Статья
Простые оппозиции, ­конечно, выглядят наглядней, но прошутто вольготно чувствует себя и среди сложных. Есть замечательный совершенно салат из пармской ветчины, инжира, сыра пекорино или пармезана, анчоусов и рукколы, заправленный соусом из оливкового масла, лимонного сока и меда. Несколько типов сладости, соли, кислота и щепотка белого молотого перца как знак скрепления всех этих союзов. К тому же это просто красиво — розовые волны ветчины, зелень рукколы, лиловый инжир, золото меда и бело-желтые крупинки сыра. Прямо совершенный пейзаж, хоть строй в нем летнюю дачу.

Исходные данные
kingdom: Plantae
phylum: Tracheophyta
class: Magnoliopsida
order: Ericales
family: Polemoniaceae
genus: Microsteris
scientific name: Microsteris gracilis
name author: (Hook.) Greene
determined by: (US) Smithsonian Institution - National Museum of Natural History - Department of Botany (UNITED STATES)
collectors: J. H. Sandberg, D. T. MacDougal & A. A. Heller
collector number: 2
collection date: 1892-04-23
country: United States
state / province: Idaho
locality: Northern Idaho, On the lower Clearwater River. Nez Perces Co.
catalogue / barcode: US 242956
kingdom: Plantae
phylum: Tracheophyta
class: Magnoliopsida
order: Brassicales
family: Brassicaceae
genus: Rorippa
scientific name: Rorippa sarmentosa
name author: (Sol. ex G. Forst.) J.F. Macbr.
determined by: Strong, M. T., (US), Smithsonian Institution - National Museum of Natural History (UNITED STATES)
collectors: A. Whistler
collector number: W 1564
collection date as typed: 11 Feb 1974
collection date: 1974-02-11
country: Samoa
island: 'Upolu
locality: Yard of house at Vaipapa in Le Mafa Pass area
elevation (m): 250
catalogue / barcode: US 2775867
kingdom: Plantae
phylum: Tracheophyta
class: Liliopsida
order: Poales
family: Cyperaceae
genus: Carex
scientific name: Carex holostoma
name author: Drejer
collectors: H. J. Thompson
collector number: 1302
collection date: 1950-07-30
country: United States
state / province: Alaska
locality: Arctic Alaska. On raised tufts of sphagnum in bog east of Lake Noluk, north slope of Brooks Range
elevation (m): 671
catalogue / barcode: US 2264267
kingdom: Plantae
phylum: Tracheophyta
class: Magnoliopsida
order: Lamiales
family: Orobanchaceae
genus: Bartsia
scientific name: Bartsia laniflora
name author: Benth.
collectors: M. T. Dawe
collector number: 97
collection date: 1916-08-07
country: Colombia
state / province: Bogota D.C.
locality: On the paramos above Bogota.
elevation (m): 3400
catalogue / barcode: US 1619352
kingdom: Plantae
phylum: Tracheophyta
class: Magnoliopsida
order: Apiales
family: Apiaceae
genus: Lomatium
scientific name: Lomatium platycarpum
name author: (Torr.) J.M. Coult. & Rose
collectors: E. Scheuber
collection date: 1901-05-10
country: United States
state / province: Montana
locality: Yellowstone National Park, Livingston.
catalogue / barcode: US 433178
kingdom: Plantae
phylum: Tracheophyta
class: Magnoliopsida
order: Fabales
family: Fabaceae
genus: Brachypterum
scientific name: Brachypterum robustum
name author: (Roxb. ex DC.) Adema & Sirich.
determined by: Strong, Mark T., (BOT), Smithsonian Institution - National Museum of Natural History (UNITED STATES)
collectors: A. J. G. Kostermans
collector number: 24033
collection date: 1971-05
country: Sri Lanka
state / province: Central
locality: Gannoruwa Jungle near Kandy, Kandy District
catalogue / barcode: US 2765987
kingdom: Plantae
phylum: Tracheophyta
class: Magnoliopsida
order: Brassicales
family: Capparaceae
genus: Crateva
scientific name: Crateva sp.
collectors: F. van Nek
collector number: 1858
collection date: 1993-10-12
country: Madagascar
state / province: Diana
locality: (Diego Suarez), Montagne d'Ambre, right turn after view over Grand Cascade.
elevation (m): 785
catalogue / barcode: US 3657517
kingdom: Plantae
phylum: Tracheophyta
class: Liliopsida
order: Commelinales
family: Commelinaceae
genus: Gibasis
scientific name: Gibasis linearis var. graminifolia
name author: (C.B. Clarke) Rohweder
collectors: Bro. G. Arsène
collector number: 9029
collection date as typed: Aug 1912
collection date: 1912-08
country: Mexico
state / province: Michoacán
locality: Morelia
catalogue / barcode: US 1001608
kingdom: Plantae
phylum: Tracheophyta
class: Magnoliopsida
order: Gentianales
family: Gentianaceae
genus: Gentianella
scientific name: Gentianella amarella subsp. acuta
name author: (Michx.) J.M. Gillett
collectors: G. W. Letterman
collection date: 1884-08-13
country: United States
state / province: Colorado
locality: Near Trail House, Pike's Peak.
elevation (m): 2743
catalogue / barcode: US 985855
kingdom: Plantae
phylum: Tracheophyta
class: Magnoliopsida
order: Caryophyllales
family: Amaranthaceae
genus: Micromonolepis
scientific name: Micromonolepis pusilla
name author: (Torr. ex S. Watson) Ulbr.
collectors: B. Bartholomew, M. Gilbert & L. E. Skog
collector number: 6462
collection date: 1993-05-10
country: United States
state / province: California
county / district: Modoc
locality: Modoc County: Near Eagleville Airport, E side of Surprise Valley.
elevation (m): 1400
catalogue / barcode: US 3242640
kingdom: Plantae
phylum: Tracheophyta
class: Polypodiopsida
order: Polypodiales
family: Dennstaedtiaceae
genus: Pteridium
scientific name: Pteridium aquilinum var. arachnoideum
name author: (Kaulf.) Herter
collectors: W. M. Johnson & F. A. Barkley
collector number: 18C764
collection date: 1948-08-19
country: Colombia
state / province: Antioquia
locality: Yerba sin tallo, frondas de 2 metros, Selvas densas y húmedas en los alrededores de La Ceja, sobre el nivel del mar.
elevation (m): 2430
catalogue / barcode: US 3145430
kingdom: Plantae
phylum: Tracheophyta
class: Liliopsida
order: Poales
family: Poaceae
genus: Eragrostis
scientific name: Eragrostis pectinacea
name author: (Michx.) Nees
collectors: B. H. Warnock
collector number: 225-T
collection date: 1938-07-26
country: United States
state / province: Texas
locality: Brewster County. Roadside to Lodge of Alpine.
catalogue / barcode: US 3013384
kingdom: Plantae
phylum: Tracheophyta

Задания
1. Замените в тексте о прошутто слово «рукколы» на «шпината» и перепишите отрывок, начиная с «Простые оппозиции, ­конечно, выглядят» и заканчивая «нем летнюю дачу.».
2. Каким соусом, согласно тексту о прошутто, заправляют салат из пармской ветчины?
3. Изложите суть текста о прошутто в двух предложениях.

Готовые ответы
1.
Простые оппозиции, ­конечно, выглядят наглядней, но прошутто вольготно чувствует себя и среди сложных. Есть замечательный совершенно салат из пармской ветчины, инжира, сыра пекорино или пармезана, анчоусов и шпината, заправленный соусом из оливкового масла, лимонного сока и меда. Несколько типов сладости, соли, кислота и щепотка белого молотого перца как знак скрепления всех этих союзов. К тому же это просто красиво — розовые волны ветчины, зелень шпината, лиловый инжир, золото меда и бело-желтые крупинки сыра. Прямо совершенный пейзаж, хоть строй в нем летнюю дачу.

2. Соусом из оливкового масла, лимонного сока и меда.

3. Прошутто уместна не только в простых оппозициях, но и в сложных: пример тому — салат из пармской ветчины, инжира, сыра пекорино или пармезана, анчоусов и рукколы под соусом из оливкового масла, лимонного сока и меда. В нем сходятся разные виды сладости, соль и кислота, скрепленные щепоткой белого молотого перца, а выглядит он очень красиво благодаря розовой ветчине, зеленой рукколе, лиловому инжиру, золотому меду и бело-желтым крупинкам сыра.